I'm pretty much stucked right now, can't find [MATH]P(A\cap B) [/MATH], because @Dr.Peterson is right, I found [MATH]P(B)[/MATH] instead, I have been reading for a couple of hours but I can't really formulate the idea, if you guys could give me a little help or similar examples I can study I would aprecciate it, and @Jomo you're completly right, I didn't put the answer because I'm not that sure what I'm doing ?, but I'm tryng my best

 

[pka]

In a warehouse there are 10 radios of which 4 are defective, 7 televisions of which 3 are defective. 3 items are selected and they are found to be defective. What is the probability that 1 is a radio and 2 are televisions?

Frankly, I see nothing conditional about the question.
What is the probability of selecting one defect TV and two defective radios?
This is a simple counting question: \(\dfrac{\dbinom{4}{1}\cdot \dbinom{3}{2}}{\dbinom{17}{3}}\)

 

[IVCab]

So I've been analizing it again and I tried to finish it like this:

Remember

\(\displaystyle P(B|A)=\dfrac{P(A\cap B)}{P(A)}\) and \(\displaystyle P(A)=\dfrac{\displaystyle\binom{7}{3}}{\displaystyle\binom{17}{3}}={\dfrac{35}{680}}\)

\(\displaystyle P(A\cap B)=\dfrac{\displaystyle\binom{4}{1}\binom{3}{2}}{\displaystyle\binom{17}{3}}={\dfrac{12}{680}}\)

I changed it because of the comment @pka did,

\(\displaystyle P(B|A)=\dfrac{\dfrac{12}{680}}{\dfrac{35}{680}}=\dfrac{12}{35}=.3428\)

What do you think guys? is it ok?

 

[Dr.Peterson]

You defined
A = three defective items are selected.
B = 1 radio and 2 televisions are selected
So A∩B = 1 defective radio and 2 defective televisions are selected; that is, 1 of 4 defective radios and 2 of 3 defective televisions. That's what you correctly found the probability of.

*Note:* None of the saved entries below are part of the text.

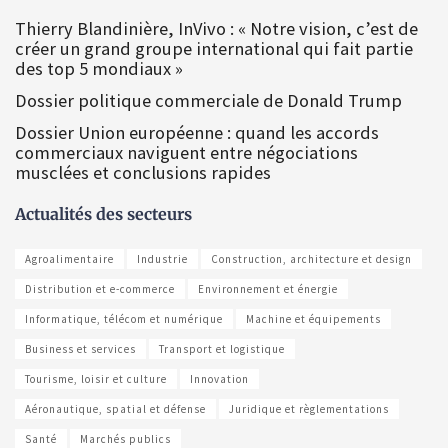
Thierry Blandinière, InVivo : « Notre vision, c’est de
créer un grand groupe international qui fait partie
des top 5 mondiaux »
Dossier politique commerciale de Donald Trump
Dossier Union européenne : quand les accords
commerciaux naviguent entre négociations
musclées et conclusions rapides
Actualités des secteurs
Agroalimentaire
Industrie
Construction, architecture et design
Distribution et e-commerce
Environnement et énergie
Informatique, télécom et numérique
Machine et équipements
Business et services
Transport et logistique
Tourisme, loisir et culture
Innovation
Aéronautique, spatial et défense
Juridique et règlementations
Santé
Marchés publics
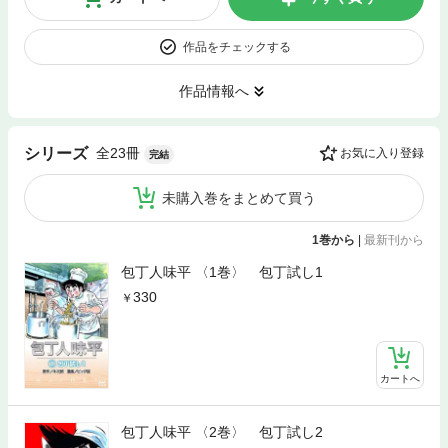
作品をチェックする
作品情報へ
全23冊
シリーズ
お気に入り登録
完結
未購入巻をまとめて買う
1巻から
|
最新刊から
包丁人味平 〈1巻〉 包丁試し1
330
カートへ
包丁人味平 〈2巻〉 包丁試し2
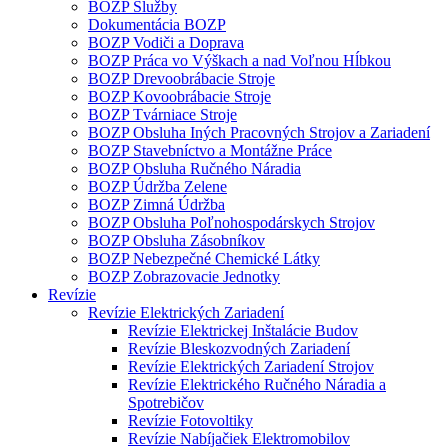
BOZP Služby
Dokumentácia BOZP
BOZP Vodiči a Doprava
BOZP Práca vo Výškach a nad Voľnou Hĺbkou
BOZP Drevoobrábacie Stroje
BOZP Kovoobrábacie Stroje
BOZP Tvárniace Stroje
BOZP Obsluha Iných Pracovných Strojov a Zariadení
BOZP Stavebníctvo a Montážne Práce
BOZP Obsluha Ručného Náradia
BOZP Údržba Zelene
BOZP Zimná Údržba
BOZP Obsluha Poľnohospodárskych Strojov
BOZP Obsluha Zásobníkov
BOZP Nebezpečné Chemické Látky
BOZP Zobrazovacie Jednotky
Revízie
Revízie Elektrických Zariadení
Revízie Elektrickej Inštalácie Budov
Revízie Bleskozvodných Zariadení
Revízie Elektrických Zariadení Strojov
Revízie Elektrického Ručného Náradia a
Spotrebičov
Revízie Fotovoltiky
Revízie Nabíjačiek Elektromobilov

So your answer looks good.

More simply, it turns out to be

[MATH]P(A | B)=\dfrac{\displaystyle\binom{4}{1}\binom{3}{2}}{\displaystyle\binom{7}{3}}={\dfrac{12}{35}}[/MATH]​

 

[IVCab]

Thanks guys, you have helped me a lot, now I understand most of it

 

[Steven G]

I'm pretty much stucked right now, can't find [MATH]P(A\cap B) [/MATH], because @Dr.Peterson is right, I found [MATH]P(B)[/MATH] instead, I have been reading for a couple of hours but I can't really formulate the idea, if you guys could give me a little help or similar examples I can study I would aprecciate it, and @Jomo you're completly right, I didn't put the answer because I'm not that sure what I'm doing ?, but I'm tryng my best

Here is a suggestion for an exam. If a student makes a mistake say in part a and using that wrong result in part b they make no mistake I know that I would give them full credit for part b. So on an exam if you know that you did a part wrong I advise you to continue so the grader knows that you know how to finish the problem.

 

[HallsofIvy]

Since we are given that the items selected are defective, the number of non-defective items is irrelevant. There are a total of 7 defective items, 4 radios and 3 televisions. The probability the first defective item chosen is a radio is 4/7. There are then 3 defective radios and 3 defective televisions. The probability the second defective item chosen is a television is 3/6= 1/2. There are then three defective radios and two defective televisions. The probability the third defective item chosen is a television is 2/5. The probability the three defective items chosen are a radio, and then two televisions, in that order, is (4/7)(1/2)(2/5)= 4/35.

We can show, by the same argument, that the probability the three defective items are one radio and two televisions, in any given order, is the same, 4/35. There are 3 distinct orders, RTT, TRT, and TTR, so the probability of one defective radio and two defective televisions is 3(4/35)= 12/35.